4. Two days after an abdominal hysterectomy, an elderly female with diabetes has a syncopal episode. The nurse determines that her vital signs are within normal limits, but her blood sugar is 325 mg/dL or 18.04 mmol/L (SI). What intervention should the nurse implement first?
- A. Administer regular insulin per sliding scale
- B. Cancel the client's dinner tray
- C. Give the client 4 ounces (120 mL) of orange juice
- D. Administer the next scheduled dose of metformin
Correct answer: A
Rationale: In this case, the nurse should implement the intervention of administering regular insulin per sliding scale. High blood sugar levels, as indicated by a reading of 325 mg/dL, require insulin administration to prevent complications such as hyperglycemia. Canceling the client's dinner tray (choice B) would not address the immediate need to lower the blood sugar level. Giving the client orange juice (choice C) might further increase the blood sugar level as it contains sugar. Administering the next scheduled dose of metformin (choice D) is not appropriate as metformin is not typically used for acute management of high blood sugar levels.
5. A client with a severe prostatic infection that caused a blocked urethra is 3 days post-surgical urinary diversion. The healthcare provider directs the nurse to remove the suprapubic catheter to allow the client to void normally. Which intervention should the nurse implement first?

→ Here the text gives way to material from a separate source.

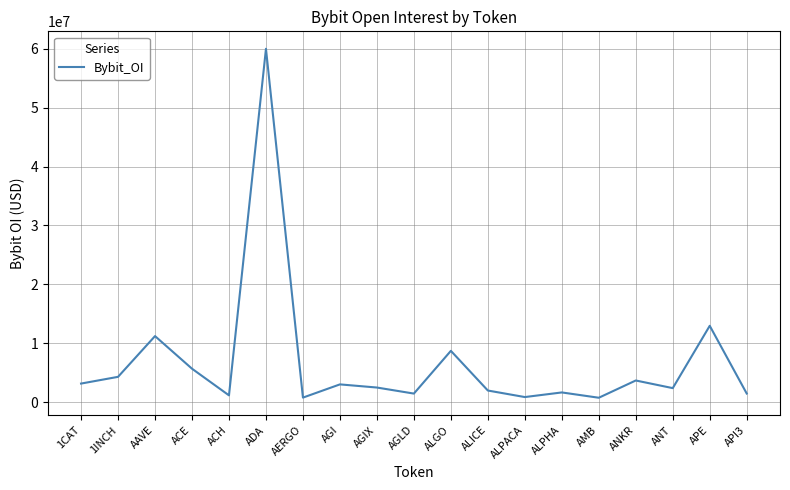

What position from the right is AGLD?

10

- A. Cleanse the site around the catheter
- B. Use a 20 ml syringe to deflate balloon
- C. Clamp catheter until the client voids naturally
- D. Empty urine from the urinary drainage bag
Correct answer: B
Rationale: The correct answer is to use a 20 ml syringe to deflate the balloon first when removing a suprapubic catheter. This step is essential to ensure the safe removal of the catheter without causing any harm or discomfort to the client. Deflating the balloon allows for the catheter to be easily removed. Option A, cleansing the site around the catheter, is not the initial step in this process and can be done after catheter removal. Option C, clamping the catheter until the client voids naturally, is incorrect as it can lead to complications like urinary retention. Option D, emptying urine from the urinary drainage bag, is not the first step in removing the suprapubic catheter and does not address the need to deflate the balloon for safe removal.